What to produce. Rewrite the material below with every "locality" switched to "site" and nothing else changed, leaving out the pictures.

>> BEGIN

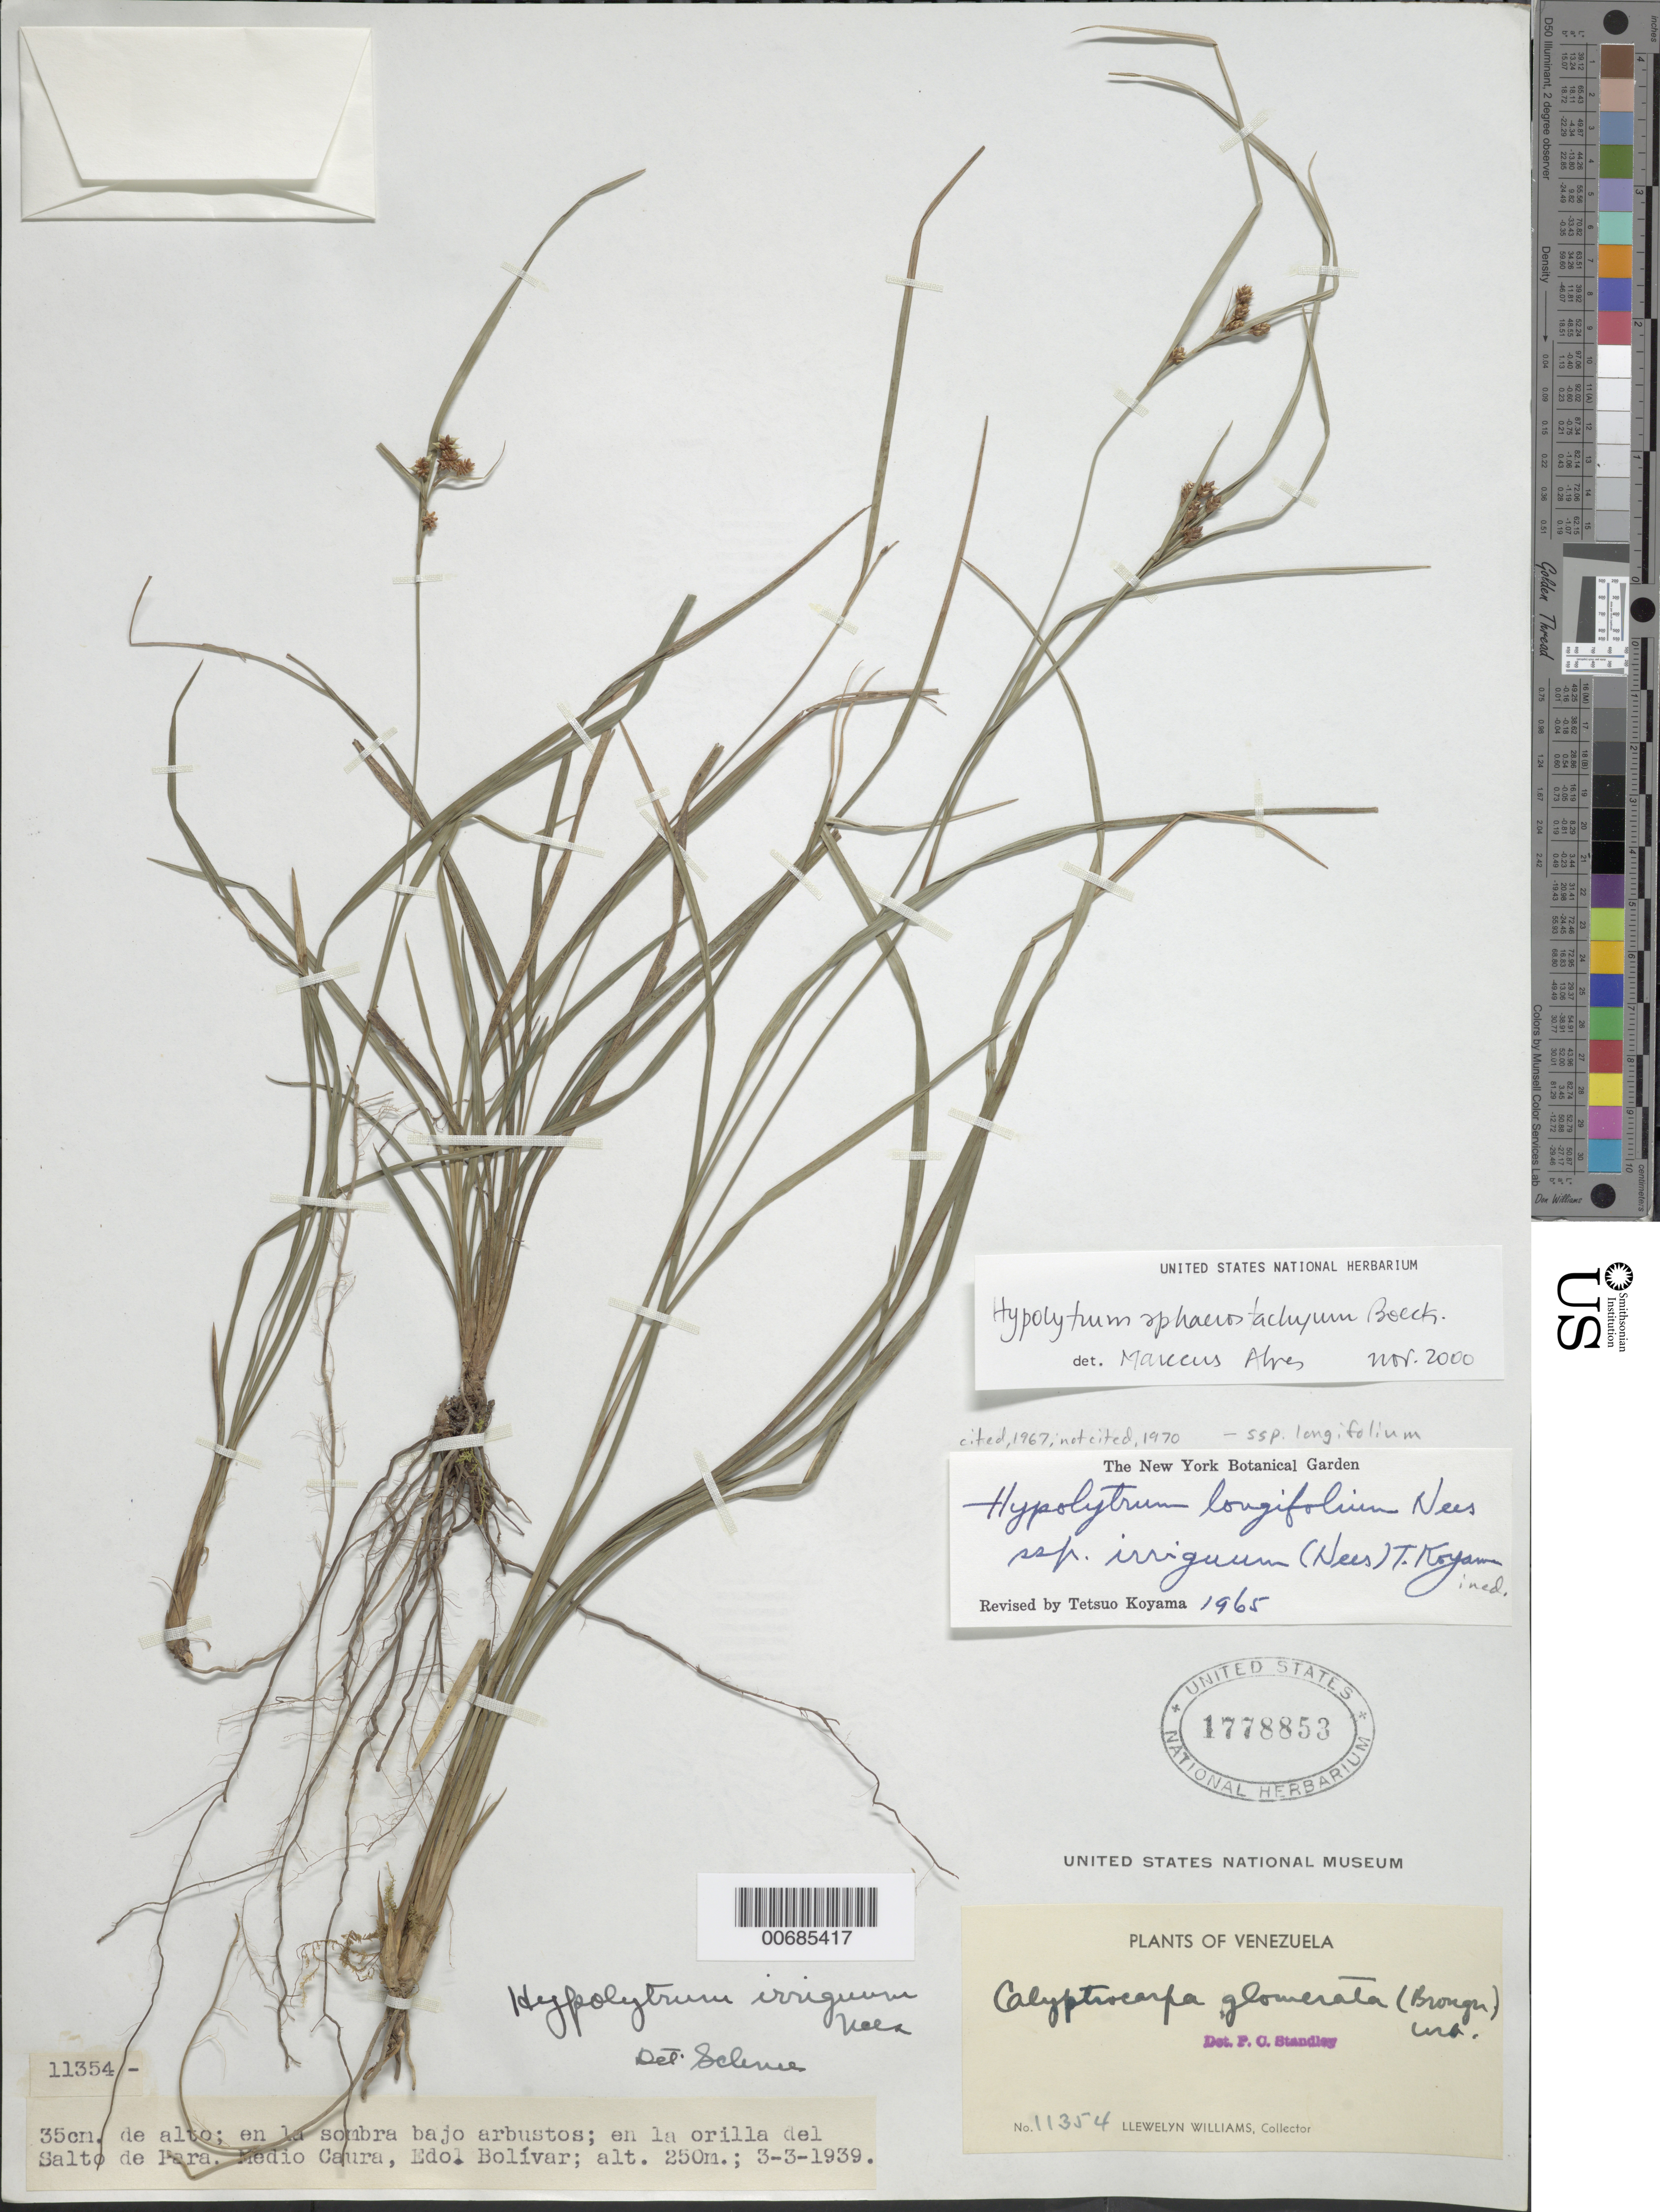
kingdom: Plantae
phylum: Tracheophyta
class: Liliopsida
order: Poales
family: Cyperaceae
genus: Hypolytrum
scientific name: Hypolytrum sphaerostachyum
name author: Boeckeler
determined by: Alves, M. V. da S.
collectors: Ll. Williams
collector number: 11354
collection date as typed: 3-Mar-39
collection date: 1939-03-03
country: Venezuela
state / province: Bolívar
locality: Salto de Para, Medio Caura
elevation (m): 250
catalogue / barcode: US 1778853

>> END

Expected output.
kingdom: Plantae
phylum: Tracheophyta
class: Liliopsida
order: Poales
family: Cyperaceae
genus: Hypolytrum
scientific name: Hypolytrum sphaerostachyum
name author: Boeckeler
determined by: Alves, M. V. da S.
collectors: Ll. Williams
collector number: 11354
collection date as typed: 3-Mar-39
collection date: 1939-03-03
country: Venezuela
state / province: Bolívar
site: Salto de Para, Medio Caura
elevation (m): 250
catalogue / barcode: US 1778853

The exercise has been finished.